One increment higher and-

The air is sucked from lungs as I glimpse what are atop the building. 

Standing shoulder to shoulder are many, black, humanoid silhouettes, all with heads facing down at me. I drop my phone, and without a moment of thought, I take off in a sprint through the street. 

This time it’s undeniable. 

They were there.

They have always been there.

I look straight ahead, daring not to look to my sides as I visualize them following me. I envision them keeping up with my speed, hurtling over obstacles and shifting between different rooftops as I turn corners and move from one side of the street to the next.

What do you think will happen?

Do you think they will lose you? 

You think you can outrun what is watching from above? 

You can’t escape their sight. 

You can only face them. 

I slow from a sprint until I am still. Again, the unseen voice offers advice impossible to refute. 

Photo by Gabby Estlund

Photo by Gabby Estlund

I muster the deepest breath my lungs can allow. I close my eyes and turn around to face the rooftops. With my eyes still closed, I can sense them up above staring down below at me. With another breath I open my eyes, and they don’t betray me. Still standing shoulder to shoulder, they watch me.

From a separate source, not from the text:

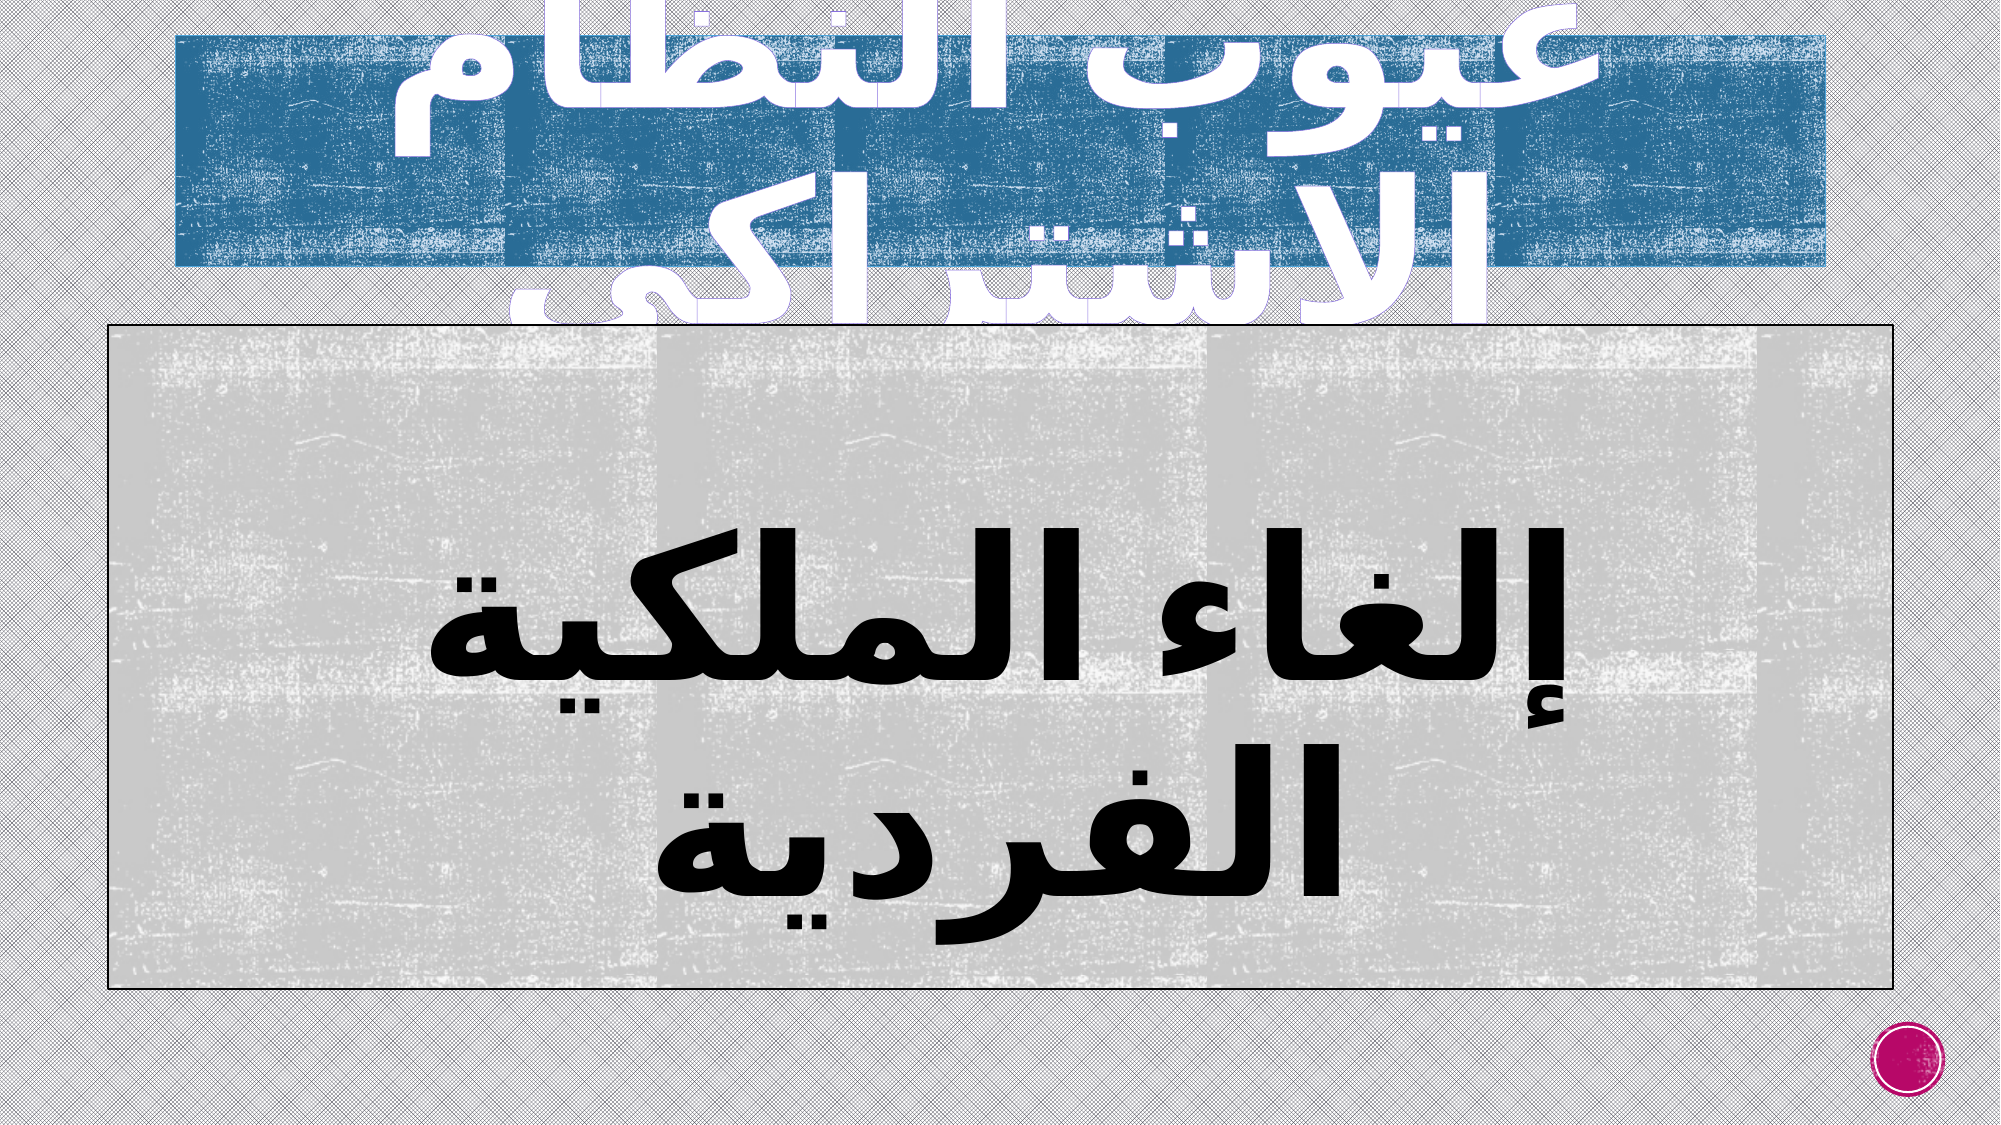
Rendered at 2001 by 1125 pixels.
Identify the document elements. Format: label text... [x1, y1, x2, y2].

list إلغاء الملكية الفردية [107, 324, 1894, 990]
title عيوب النظام الاشتراكي [175, 35, 1826, 267]
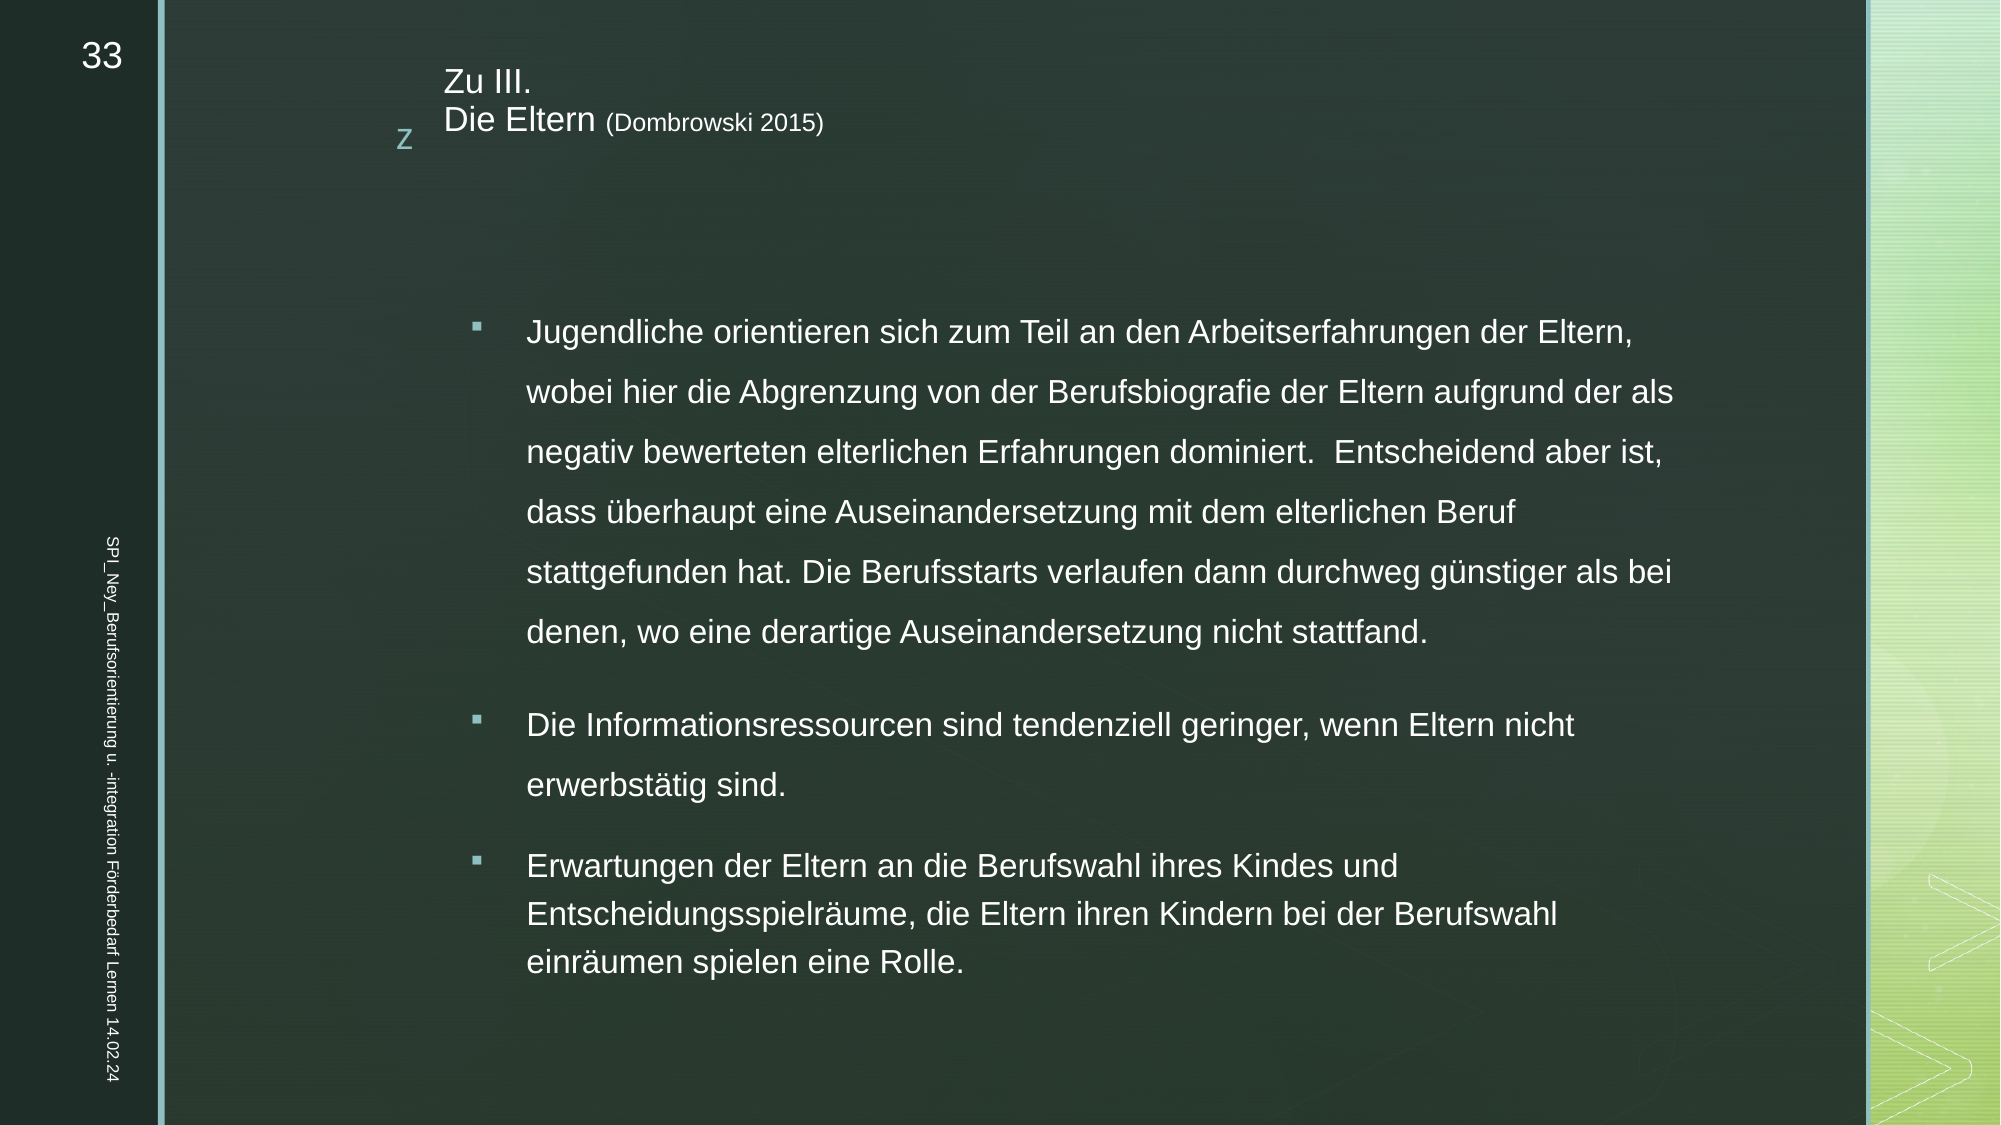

Their faces are featureless, with no eyes with which I can derive a soul.They are statues. Not expressing any form of exhaustion I may have caused them whilst sprinting. 

Their silence is infuriating. 

They have no grasp of the torment they impose upon me. No sign of remorse or reason for having done so. “Hear I am!” I scream at those from above. “If you want me, come and get me.”

They offer no response or recognition of my voice. “Come down and take what’s yours.” I fall to my knees, desperate for a response.

After spending so long avoiding their gaze, I never knew how hard it would be to actually be seen, let alone heard by them. 

Their pulverized silence aggravates me.

“Well if you won’t come to me, I’ll come to you,” I say. I rise to my feet and go to the door of the building in front of me. I lean for the handle and notice no resistance as I pull the door open. I ascend the stairway to the roof, and once there I see no sign of the black silhouettes that were at the edge from which I saw them before. I scan the rooftops of other buildings around me, noticing for the first time nothing staring back. 

I too notice, that for the first time in years, I can see the vast breadth of the sky.

You see, returns the nameless voice, all you had to do was face them.